BREMERTON, Wash. — A football coach in Washington state who was placed on leave this fall until he agrees to stop praying at the 50-yard line at the conclusion of each game has filed a federal employment complaint, alleging religious discrimination.
As previously reported, Joe Kennedy, the assistant head coach for the varsity team at Bremerton High School and the head coach for the junior varsity team, was placed on paid administrative leave in October when he prayed at the conclusion of the homecoming game despite an order to cease his practice.
Kennedy said that he began offering brief prayers on the field in 2008, then praying on his own. He was subsequently approached by several team members who asked what he was doing.
“I was thanking God for you guys,” Kennedy recalls responding. “Then a couple said they were Christians and asked if they could join. I responded, ‘It’s a free country, you can do whatever you want to do.’”
He said that he never asked students to pray with him, but some desired to, including those from the opposing team.
“They just all showed up one day and the next thing I know, the other team was showing up with us,” Kennedy said.
In September, the Bremerton School District launched an investigation into the coach’s practices, and soon sent a letter outlining that some aspects of his religious expression must discontinue.
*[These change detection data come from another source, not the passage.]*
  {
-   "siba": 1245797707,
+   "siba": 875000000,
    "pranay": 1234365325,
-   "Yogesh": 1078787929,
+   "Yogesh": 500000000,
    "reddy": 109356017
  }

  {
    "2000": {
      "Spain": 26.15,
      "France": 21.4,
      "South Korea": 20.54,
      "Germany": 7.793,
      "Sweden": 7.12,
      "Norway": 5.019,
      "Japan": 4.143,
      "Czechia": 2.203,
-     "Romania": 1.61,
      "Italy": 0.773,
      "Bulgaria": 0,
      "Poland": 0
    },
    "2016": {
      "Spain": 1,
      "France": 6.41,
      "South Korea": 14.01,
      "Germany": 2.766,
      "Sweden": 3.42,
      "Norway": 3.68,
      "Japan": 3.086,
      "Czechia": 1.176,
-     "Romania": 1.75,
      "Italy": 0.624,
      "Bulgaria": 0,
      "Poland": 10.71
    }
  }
It noted that Kennedy not only prayed at the conclusion of each game, but also prayed in the locker room with students and staff.
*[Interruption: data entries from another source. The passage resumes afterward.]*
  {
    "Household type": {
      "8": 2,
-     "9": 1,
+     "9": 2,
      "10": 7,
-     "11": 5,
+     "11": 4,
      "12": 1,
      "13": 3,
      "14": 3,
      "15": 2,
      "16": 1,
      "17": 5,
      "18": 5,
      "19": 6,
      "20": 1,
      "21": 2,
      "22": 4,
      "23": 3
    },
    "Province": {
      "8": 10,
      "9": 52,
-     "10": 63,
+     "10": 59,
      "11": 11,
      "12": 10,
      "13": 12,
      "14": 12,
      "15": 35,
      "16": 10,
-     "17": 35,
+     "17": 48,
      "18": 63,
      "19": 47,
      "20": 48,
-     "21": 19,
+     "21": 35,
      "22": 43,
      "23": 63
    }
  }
While Superintendent Aaron Leavell acknowledged that “[e]ach activity has been voluntary” and that Kennedy has not “actively encouraged or required participation,” he asserted that the practices were still unconstitutional. He laid out rules so that the district would decrease its chances of a lawsuit, stating that while Kennedy may engage in religious activity, “students may not be allowed to join such activity.”
But although Kennedy agreed to discontinue the locker room prayer, his attorneys with the Texas-based Liberty Institute stated that he had done nothing wrong in seeking to pray by himself at the conclusion of each game. They opined there is neither any constitutional violation in permitting students to join.
As Kennedy offered a prayer at October’s homecoming game surrounded by his team and scores of other supporters, he was consequently placed on paid leave until he agrees not to pray at the 50-yard-line.
On Tuesday, the former U.S. Marine turned football coach filed a complaint with the Equal Employment Opportunity Commission, alleging workplace retaliation against his Christian expression in violation of Title VII of the Civil Rights Act of 1964.
“[The district] violated my rights to free exercise of religion and free speech by prohibiting my private religious expression and taking adverse employment action against me on the basis of my religion, notwithstanding my request for a reasonable accommodation that would allow me to practice my sincerely held religious beliefs,” the complaint reads.
“I have observed other [district] employees engage in visible religious expression without adverse consequences,” he further noted. “For example, (name redacted) regularly engages in a Buddhist chant near the 50-yard line at the conclusion of BHS football games.”
Michael Berry, an attorney with the Liberty Institute, told reporters that the organization is simply asking for “Coach Kennedy to be allowed to pray alone—silently and briefly—at the 50-yard line after the game.”